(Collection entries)
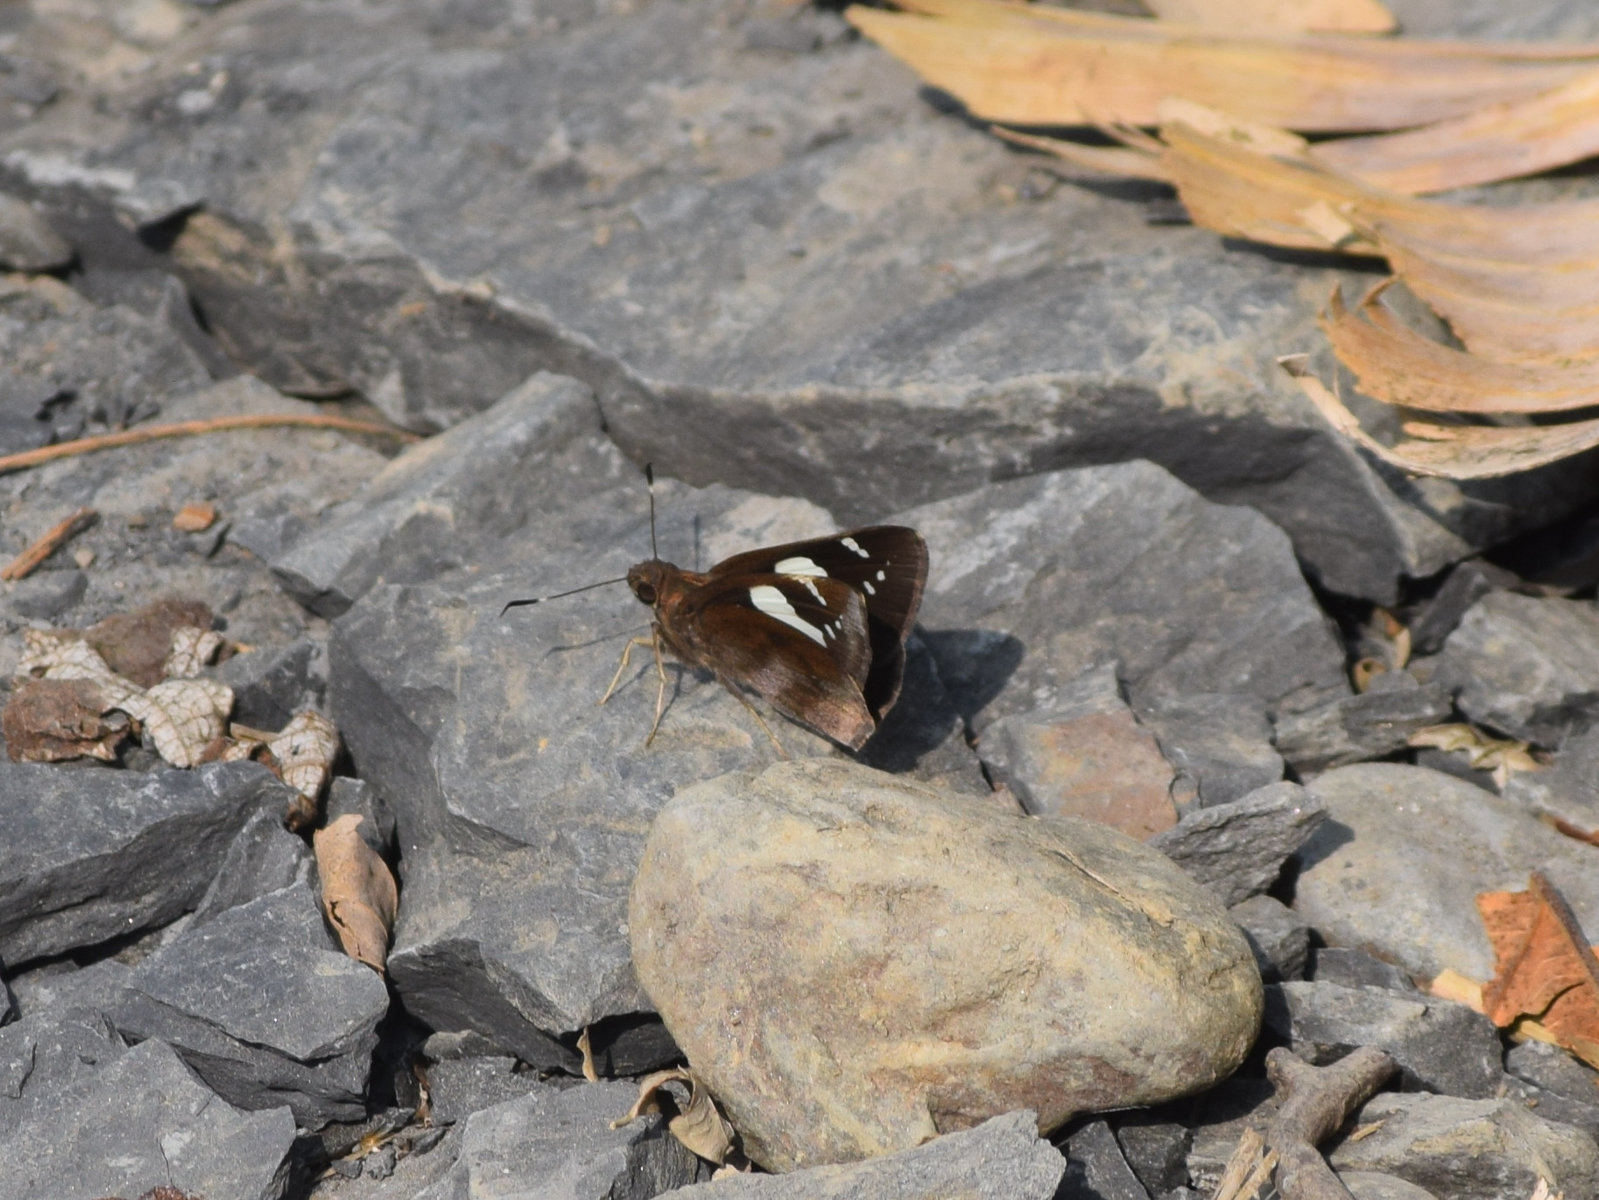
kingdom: Animalia
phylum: Arthropoda
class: Insecta
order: Lepidoptera
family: Hesperiidae
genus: Notocrypta
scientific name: Notocrypta curvifascia
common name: Restricted demon
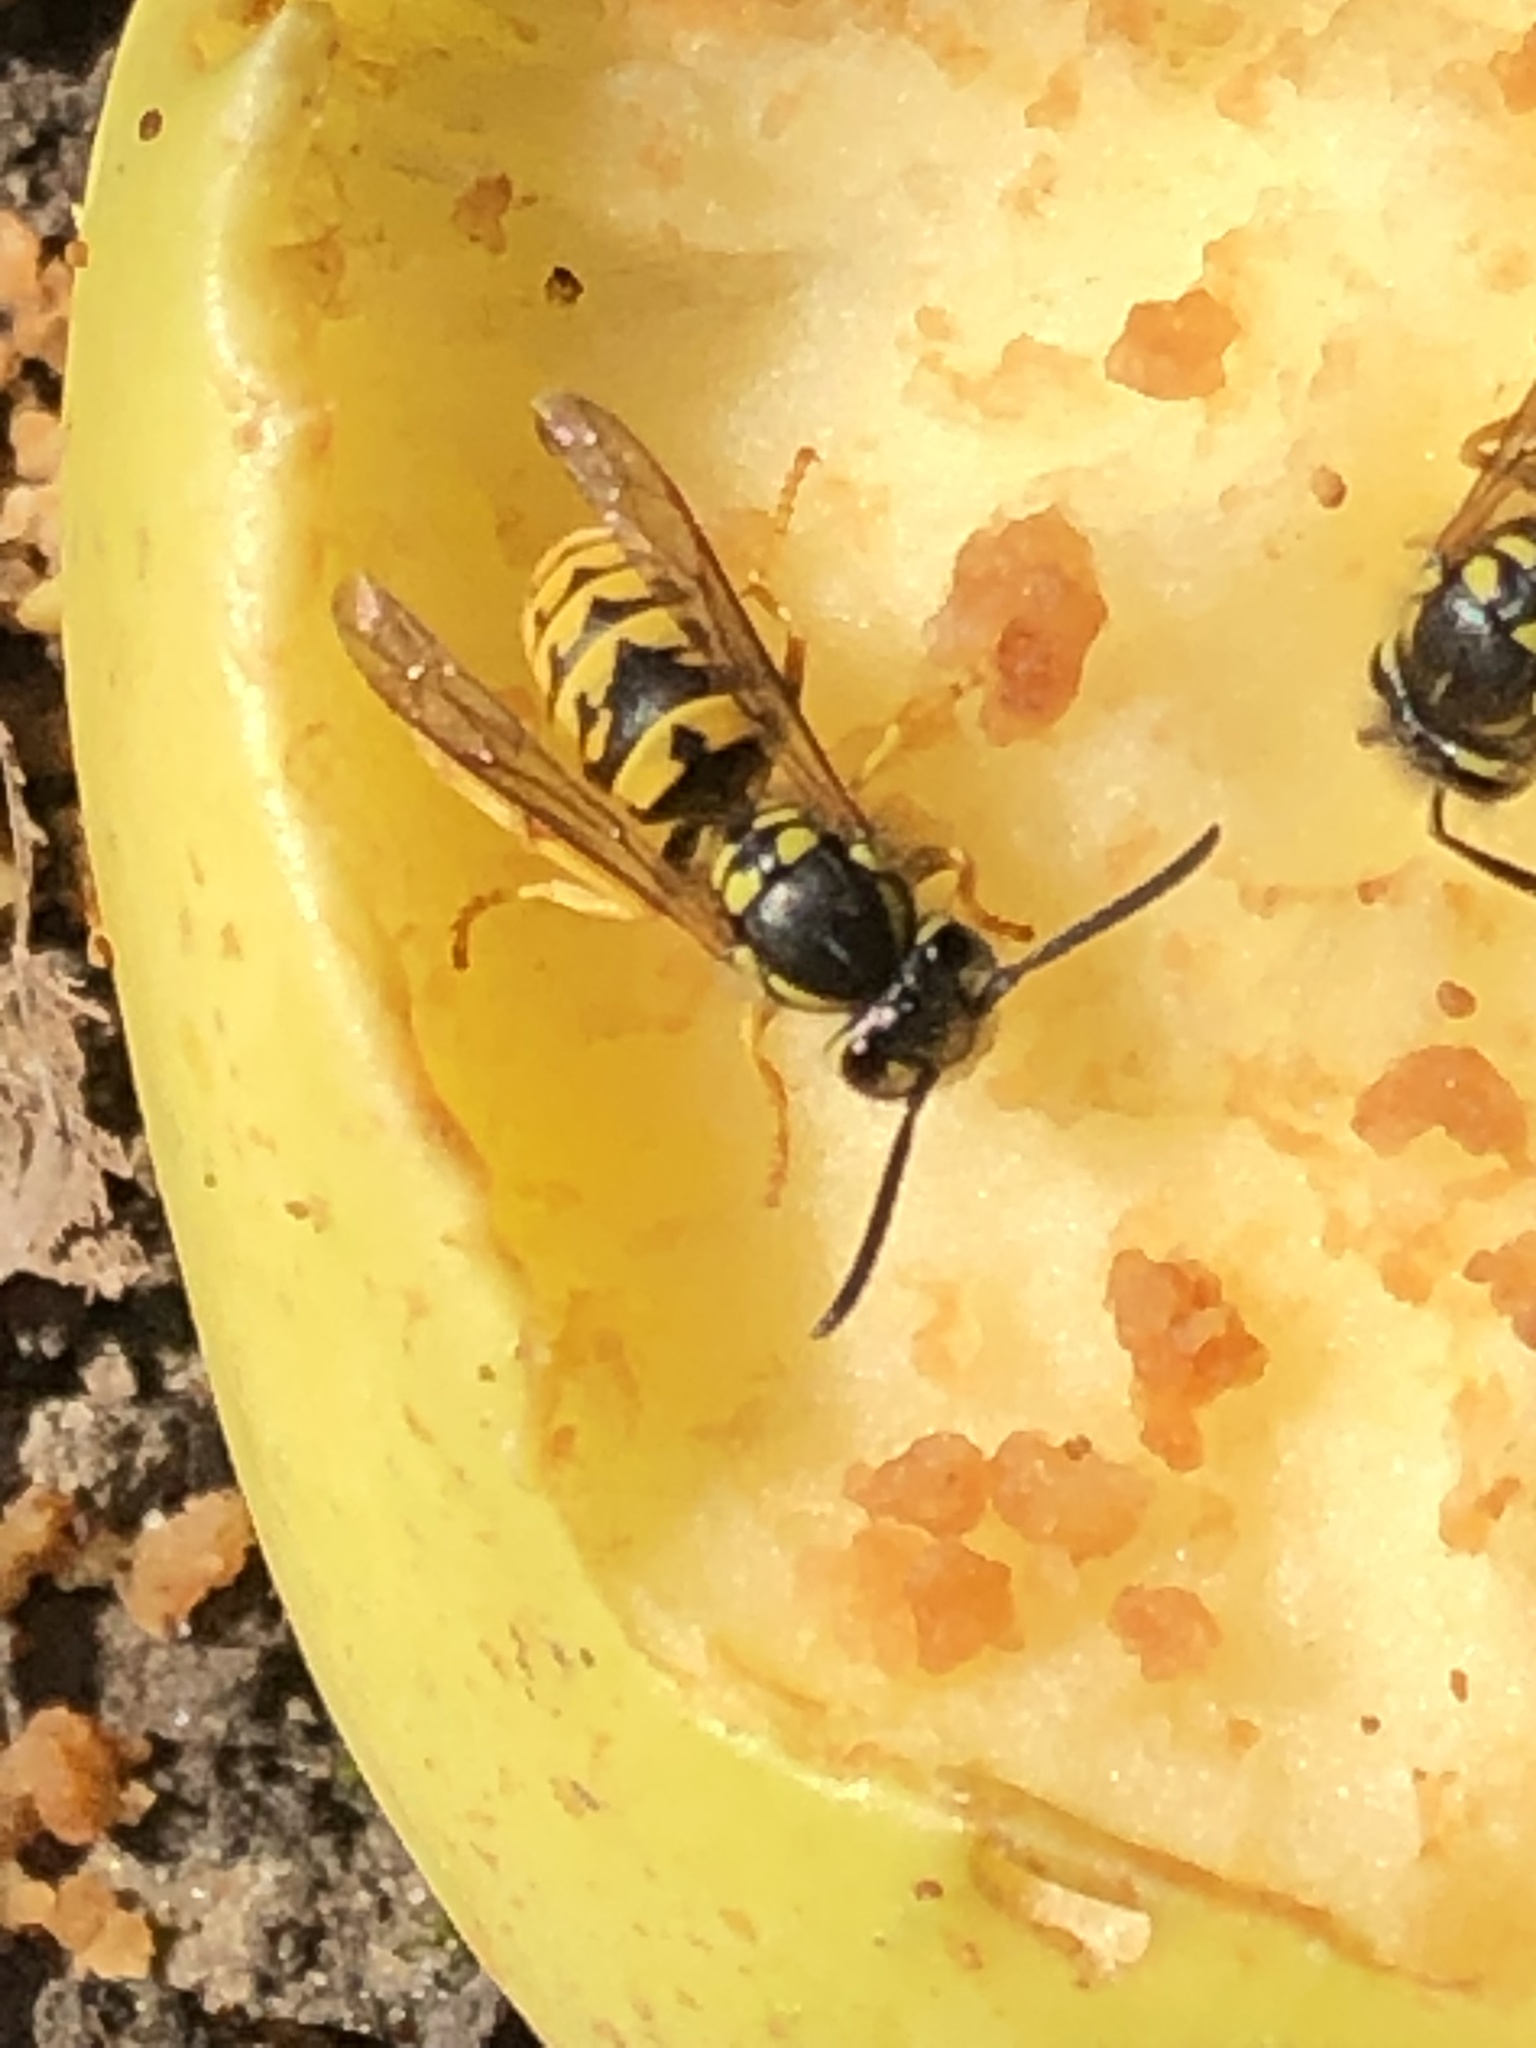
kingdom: Animalia
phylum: Arthropoda
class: Insecta
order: Hymenoptera
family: Vespidae
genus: Vespula
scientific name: Vespula germanica
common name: German wasp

> _PROBLEM_: Output every line of the records word for word, and leave the pictures out of your answer.

> _EXPECTED OUTPUT_:
kingdom: Animalia
phylum: Arthropoda
class: Insecta
order: Lepidoptera
family: Hesperiidae
genus: Notocrypta
scientific name: Notocrypta curvifascia
common name: Restricted demon
kingdom: Animalia
phylum: Arthropoda
class: Insecta
order: Hymenoptera
family: Vespidae
genus: Vespula
scientific name: Vespula germanica
common name: German wasp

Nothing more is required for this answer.